Decision-making and institutional support for ECMO and ventilator allocation during the COVID-19 pandemic: a nationwide cross-sectional survey of designated physicians at Japan’s advanced critical care and emergency centers
摘要
During the COVID-19 pandemic, physicians in Advanced Critical Care and Emergency Centers (ACCECs) were required to make ethically and emotionally challenging decisions regarding the allocation of extracorporeal membrane oxygenation (ECMO) and mechanical ventilation (MV). Although expert-group guidance existed, no legally binding triage criteria were established in Japan. How these physicians balanced clinical indicators with ethical considerations—and whether institutional support systems helped or hindered these decisions—remains insufficiently understood.
MethodsWe conducted a nationwide, cross-sectional retrospective survey of all 50 ACCECs in Japan (February–March 2025). Respondents recalled ECMO/MV allocation decisions made during the COVID-19 pandemic (2020–2023). One physician per center, who had been directly involved in ECMO/MV decision-making during the pandemic, completed a 16-item questionnaire addressing (1) treatment restriction or withdrawal, (2) clinical and non-clinical criteria used, (3) ethical values prioritized, (4) psychological burden, and (5) institutional ethics support. Descriptive analyses were performed.
ResultsTwenty-seven centers responded (54.0%). Among 26 centers with prior ECMO capability, 10 (38.5%) restricted ECMO indications, most frequently based on patient age (80.0%), survival likelihood (60.0%), and illness severity (50.0%). Non-clinical criteria—including social background and first-come, first-served approaches—were used infrequently but still present. Early withdrawal of ECMO or MV occurred in 18.5% and 14.8% of centers, respectively.
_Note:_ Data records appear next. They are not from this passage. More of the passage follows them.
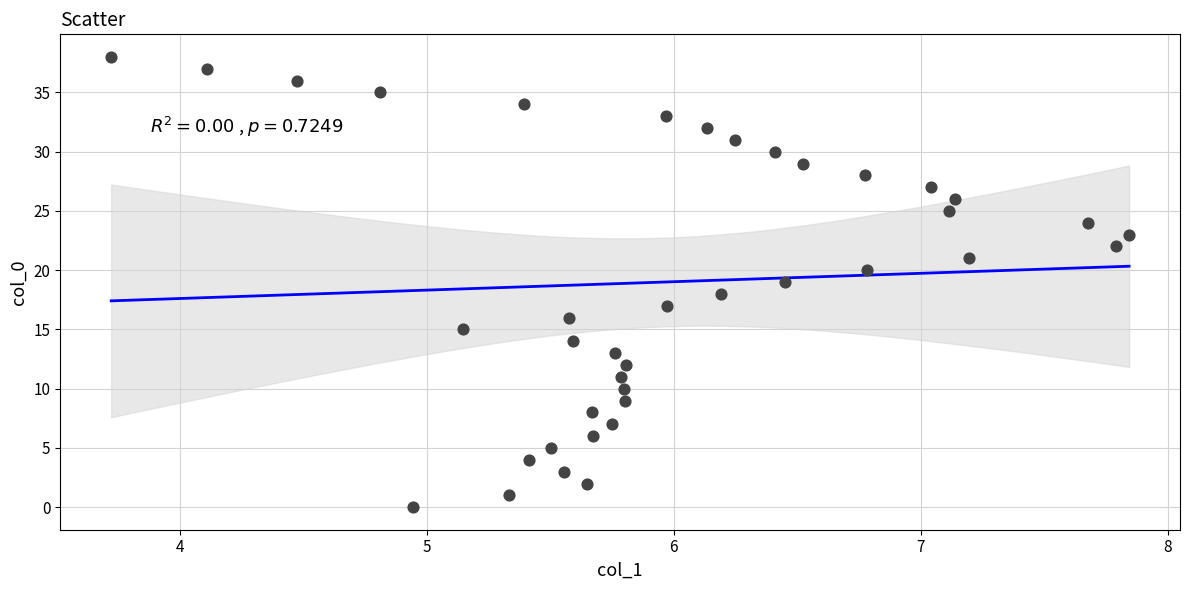

What is the range of Y values (max minus min)?

38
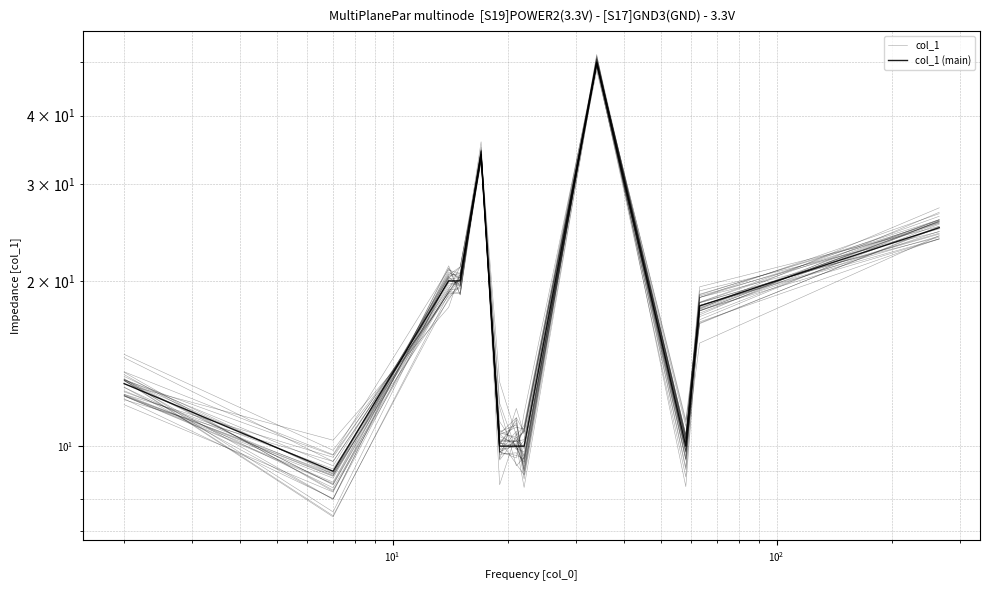

How many values in the col_1 series exceed 17?

6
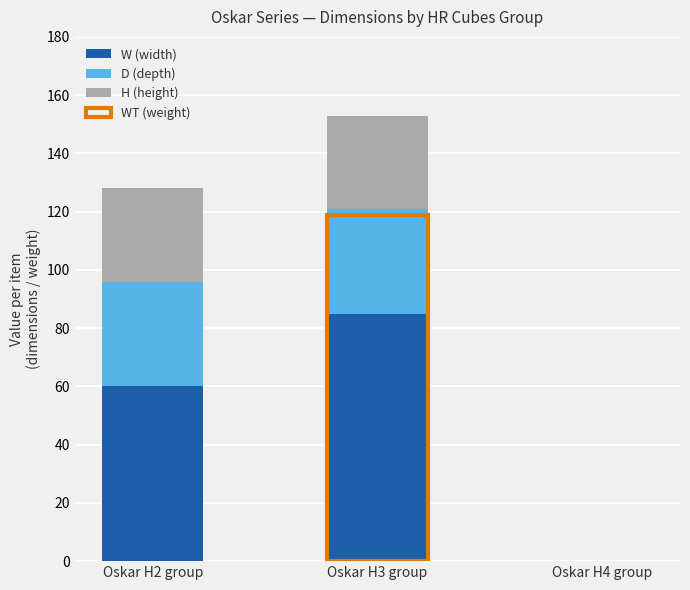

How many W (width) values are between 0 and 85?

3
Efficiency was the most frequently prioritized ethical value (56.5%), followed by equality and autonomy (each 21.7%). Nearly half of respondents (48.1%) reported an elevated psychological burden. Centers with institution-specific guidelines (“internal rules”) more often implemented treatment restrictions (70.0% vs. 17.6%). Ethics consultations were used by 18.5% of respondents.
ConclusionsIn the absence of standardized triage criteria, physicians made complex allocation decisions using a combination of clinical judgment and ethical considerations. Although efficiency was the most frequently selected ethical priority, equality and autonomy also informed decision-making. Internal rules appeared to legitimize difficult decisions but were not associated with reduced psychological burden. These findings suggest that practical, context-sensitive forms of ethics support may better assist clinicians in navigating resource scarcity during future public health emergencies.